Salve, recentemente il mio ragazzo mi ha confessato di aver subito violenze (anche un rapporto completo ) ripetutamente all'età di otto anni da parte di un cugino di qualche anno più grande. Lui soffre di ripetuti attacchi di panico, ansia generalizzata, sonno molto disturbato, sfiducia in se stesso e nelle persone che gli stanno vicino. Dopo l'ennesimo attacco di panico a cui ho dovuto assistere impotente, presa dalla rabbia, ho scritto al cugino in questione. Questo mi ha presa per pazza e dice che non si ricorda nulla. Ora mi sto informando su internet e ho scoperto l'esistenza dei falsi ricordi. È possibile che il mio ragazzo abbia un falso ricordo? Lui ricorda tutti i particolari delle violenze e ricorda anche di essersi sentito come bloccato in quei momenti e di aver capito solo molti anni dopo quello che ha subito.

  2 Risposte pubblicate per questa domanda

Dott.ssa Cristina Fumi Inserita il 18/01/2016 - 14:03

Buongiorno Elena,

suggerisca al suo ragazzo di rivolgersi a uno psicoterapeura specializzato in EMDR, una pratica psicoterapeutica molto efficace nel trattamento e superamento del trauma psicologico come quello dell'abuso sessuale.

Con l'EMDR è possibile lavorare a partire anche da frammenti di ricordi. (solo anche sensazioni, parziali visualizzazioni etc)
L'ansia, il panico e la bassa stima di sè sono spesso correlati a un disagio psicologico originato da situazioni di abuso.

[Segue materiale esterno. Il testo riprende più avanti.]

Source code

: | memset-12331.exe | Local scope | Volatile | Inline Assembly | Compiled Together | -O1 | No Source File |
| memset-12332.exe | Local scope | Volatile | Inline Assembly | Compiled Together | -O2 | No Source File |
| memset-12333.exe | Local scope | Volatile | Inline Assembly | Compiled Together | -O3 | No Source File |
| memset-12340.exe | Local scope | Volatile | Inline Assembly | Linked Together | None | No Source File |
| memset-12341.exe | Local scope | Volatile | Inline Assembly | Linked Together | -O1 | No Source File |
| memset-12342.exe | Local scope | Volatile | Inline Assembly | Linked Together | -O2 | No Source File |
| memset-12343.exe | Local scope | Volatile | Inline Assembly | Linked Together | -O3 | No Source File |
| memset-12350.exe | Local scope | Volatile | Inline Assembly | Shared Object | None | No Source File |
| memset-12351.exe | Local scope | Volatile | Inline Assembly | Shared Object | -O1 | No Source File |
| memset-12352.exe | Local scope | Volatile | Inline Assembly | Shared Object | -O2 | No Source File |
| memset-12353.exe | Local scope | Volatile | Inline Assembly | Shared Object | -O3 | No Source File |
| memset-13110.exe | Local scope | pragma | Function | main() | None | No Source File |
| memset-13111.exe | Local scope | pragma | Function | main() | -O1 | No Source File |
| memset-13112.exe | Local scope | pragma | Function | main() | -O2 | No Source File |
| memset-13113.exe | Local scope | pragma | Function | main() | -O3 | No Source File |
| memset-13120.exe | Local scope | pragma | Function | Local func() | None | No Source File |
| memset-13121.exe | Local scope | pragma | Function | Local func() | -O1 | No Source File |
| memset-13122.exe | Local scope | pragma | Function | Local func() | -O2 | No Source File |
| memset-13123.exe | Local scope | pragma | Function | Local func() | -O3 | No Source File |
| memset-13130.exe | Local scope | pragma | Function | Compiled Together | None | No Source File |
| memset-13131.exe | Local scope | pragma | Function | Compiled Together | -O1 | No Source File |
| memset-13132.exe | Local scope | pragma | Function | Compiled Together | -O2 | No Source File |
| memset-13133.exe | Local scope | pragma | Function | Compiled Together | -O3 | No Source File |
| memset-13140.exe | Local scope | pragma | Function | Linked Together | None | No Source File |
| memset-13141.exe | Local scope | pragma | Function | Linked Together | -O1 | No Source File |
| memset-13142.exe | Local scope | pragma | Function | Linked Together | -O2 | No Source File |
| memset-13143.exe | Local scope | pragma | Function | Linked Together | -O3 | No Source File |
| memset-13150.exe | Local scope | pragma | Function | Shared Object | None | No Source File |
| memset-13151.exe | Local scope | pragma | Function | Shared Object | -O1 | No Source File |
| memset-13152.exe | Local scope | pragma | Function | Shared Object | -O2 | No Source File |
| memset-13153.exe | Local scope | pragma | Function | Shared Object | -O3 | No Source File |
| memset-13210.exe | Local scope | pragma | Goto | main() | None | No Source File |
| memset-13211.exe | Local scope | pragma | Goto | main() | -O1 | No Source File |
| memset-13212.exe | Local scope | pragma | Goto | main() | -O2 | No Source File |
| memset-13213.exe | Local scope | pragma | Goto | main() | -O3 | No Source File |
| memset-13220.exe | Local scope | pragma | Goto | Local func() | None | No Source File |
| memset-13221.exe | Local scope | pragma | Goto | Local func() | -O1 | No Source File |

Non si scoraggi e gli stia vicino...
Un caro saluto!

Dott.ssa Cristina Fumi
psicologa psicoterapeuta
Milano
www.studiokaleidos.it

Dott.ssa Anna Patrizia Guarino Inserita il 17/01/2016 - 22:01

Gentile Elena,
purtroppo è impossibile dire, senza una valutazione accurata della situazione, se si tratta davvero di un falso ricordo.
Le consiglio, vista la natura delicata della questione, di chiedere al suo ragazzo di rivolgersi ad uno psicologo per una valutazione psicodiagnostica.
Dopo la valutazione, sarà lo psicologo che potrà indirizzarlo verso una terapia (es. psicoanalitica) oppure (es., qualora sia stato effettivamente vittima di un qualsiasi trauma, sia sessuale che di altra natura) verso una terapia specifica post traumatica.

Ma senza una valutazione mirata non è possibile dire a priori cosa possa aver causato il ricordo e la sofferenza che ne sta derivando. Lo aiuti in questo modo a risolvere il problema; non cerchi di fare altre indagini che potrebbero compromettere la situazione familiare del suo ragazzo.